-- What this task involves --
Identify every line in the items below that contains the string "กำหนดจ", treating case as significant, and copy each of those lines.

━━━ Dataset extract ━━━

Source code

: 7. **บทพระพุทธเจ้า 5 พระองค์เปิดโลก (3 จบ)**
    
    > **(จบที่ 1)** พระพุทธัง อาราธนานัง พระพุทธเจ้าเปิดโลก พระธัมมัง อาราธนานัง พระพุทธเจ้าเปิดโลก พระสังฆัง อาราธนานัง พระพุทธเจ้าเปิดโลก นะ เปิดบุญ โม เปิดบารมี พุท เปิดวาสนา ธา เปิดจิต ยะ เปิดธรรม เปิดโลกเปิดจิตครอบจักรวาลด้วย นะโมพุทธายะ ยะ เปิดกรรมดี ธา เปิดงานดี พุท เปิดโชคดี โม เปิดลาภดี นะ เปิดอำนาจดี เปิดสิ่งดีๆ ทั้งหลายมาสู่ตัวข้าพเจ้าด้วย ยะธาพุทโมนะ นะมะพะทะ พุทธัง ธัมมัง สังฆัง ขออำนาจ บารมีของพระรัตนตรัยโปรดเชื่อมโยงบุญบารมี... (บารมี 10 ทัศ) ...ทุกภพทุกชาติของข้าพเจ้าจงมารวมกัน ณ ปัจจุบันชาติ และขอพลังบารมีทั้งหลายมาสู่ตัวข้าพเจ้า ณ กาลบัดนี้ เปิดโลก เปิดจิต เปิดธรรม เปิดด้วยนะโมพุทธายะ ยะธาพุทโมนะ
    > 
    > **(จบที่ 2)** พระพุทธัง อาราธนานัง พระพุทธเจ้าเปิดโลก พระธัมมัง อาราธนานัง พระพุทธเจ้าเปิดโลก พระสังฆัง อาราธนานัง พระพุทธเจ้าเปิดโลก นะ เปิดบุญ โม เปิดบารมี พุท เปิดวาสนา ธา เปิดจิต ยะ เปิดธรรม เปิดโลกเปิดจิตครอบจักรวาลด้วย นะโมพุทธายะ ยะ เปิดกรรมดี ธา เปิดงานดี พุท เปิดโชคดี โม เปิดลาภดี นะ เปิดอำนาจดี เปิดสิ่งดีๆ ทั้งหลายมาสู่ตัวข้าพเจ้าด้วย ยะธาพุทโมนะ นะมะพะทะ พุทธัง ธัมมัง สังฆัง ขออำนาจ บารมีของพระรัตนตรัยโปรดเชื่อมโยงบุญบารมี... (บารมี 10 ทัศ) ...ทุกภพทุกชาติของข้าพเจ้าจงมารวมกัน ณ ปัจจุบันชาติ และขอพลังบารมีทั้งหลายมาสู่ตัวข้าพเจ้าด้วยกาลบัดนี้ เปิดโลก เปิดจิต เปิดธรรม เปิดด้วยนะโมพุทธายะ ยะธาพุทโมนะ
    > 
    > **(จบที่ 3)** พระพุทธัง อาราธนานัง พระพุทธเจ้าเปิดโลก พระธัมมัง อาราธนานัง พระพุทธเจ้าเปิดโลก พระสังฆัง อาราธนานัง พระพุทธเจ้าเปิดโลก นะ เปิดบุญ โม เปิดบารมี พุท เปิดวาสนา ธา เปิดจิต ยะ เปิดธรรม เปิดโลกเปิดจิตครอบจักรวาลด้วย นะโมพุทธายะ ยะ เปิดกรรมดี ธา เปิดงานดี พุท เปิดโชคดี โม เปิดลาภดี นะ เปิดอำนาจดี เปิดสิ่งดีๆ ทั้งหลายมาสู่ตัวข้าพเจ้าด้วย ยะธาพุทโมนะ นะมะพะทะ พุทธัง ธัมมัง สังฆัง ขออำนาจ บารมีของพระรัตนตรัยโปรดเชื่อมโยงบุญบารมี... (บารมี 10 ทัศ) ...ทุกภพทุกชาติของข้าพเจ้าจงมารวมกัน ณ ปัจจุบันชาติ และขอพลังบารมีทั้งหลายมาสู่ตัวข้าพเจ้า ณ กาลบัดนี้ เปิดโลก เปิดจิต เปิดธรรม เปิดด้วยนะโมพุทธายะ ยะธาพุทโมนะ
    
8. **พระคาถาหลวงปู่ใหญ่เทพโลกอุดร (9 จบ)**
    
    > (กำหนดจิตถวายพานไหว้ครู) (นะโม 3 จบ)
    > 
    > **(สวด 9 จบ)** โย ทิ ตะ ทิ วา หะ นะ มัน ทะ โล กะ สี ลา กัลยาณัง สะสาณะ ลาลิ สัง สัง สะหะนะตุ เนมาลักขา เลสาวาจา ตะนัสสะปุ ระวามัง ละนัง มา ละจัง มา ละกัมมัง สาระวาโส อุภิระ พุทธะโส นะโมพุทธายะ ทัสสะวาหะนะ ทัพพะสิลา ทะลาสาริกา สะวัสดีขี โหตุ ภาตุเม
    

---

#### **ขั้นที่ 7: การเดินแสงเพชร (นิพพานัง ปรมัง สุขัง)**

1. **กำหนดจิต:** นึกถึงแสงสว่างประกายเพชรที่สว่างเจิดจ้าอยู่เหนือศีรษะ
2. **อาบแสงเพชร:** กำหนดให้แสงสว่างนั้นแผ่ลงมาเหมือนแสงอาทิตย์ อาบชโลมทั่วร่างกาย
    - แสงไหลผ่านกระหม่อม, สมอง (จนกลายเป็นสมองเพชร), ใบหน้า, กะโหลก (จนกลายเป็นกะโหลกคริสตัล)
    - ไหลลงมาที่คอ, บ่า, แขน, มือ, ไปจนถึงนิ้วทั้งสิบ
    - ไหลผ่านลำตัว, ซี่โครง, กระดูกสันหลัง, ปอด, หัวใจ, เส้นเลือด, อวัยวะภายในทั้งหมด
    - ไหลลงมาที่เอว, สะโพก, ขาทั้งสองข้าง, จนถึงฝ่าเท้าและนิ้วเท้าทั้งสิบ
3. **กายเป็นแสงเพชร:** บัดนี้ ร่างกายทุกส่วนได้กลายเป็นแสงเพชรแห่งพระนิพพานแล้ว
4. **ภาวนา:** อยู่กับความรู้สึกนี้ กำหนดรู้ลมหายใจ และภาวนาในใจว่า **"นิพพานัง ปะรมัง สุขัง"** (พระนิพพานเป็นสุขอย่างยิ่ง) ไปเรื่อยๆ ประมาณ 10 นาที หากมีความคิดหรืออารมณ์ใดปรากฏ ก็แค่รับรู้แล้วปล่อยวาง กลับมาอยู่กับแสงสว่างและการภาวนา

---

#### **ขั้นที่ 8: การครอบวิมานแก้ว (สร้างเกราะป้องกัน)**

━━━

-- Solution to this exercise --
    > (กำหนดจิตถวายพานไหว้ครู) (นะโม 3 จบ)
1. **กำหนดจิต:** นึกถึงแสงสว่างประกายเพชรที่สว่างเจิดจ้าอยู่เหนือศีรษะ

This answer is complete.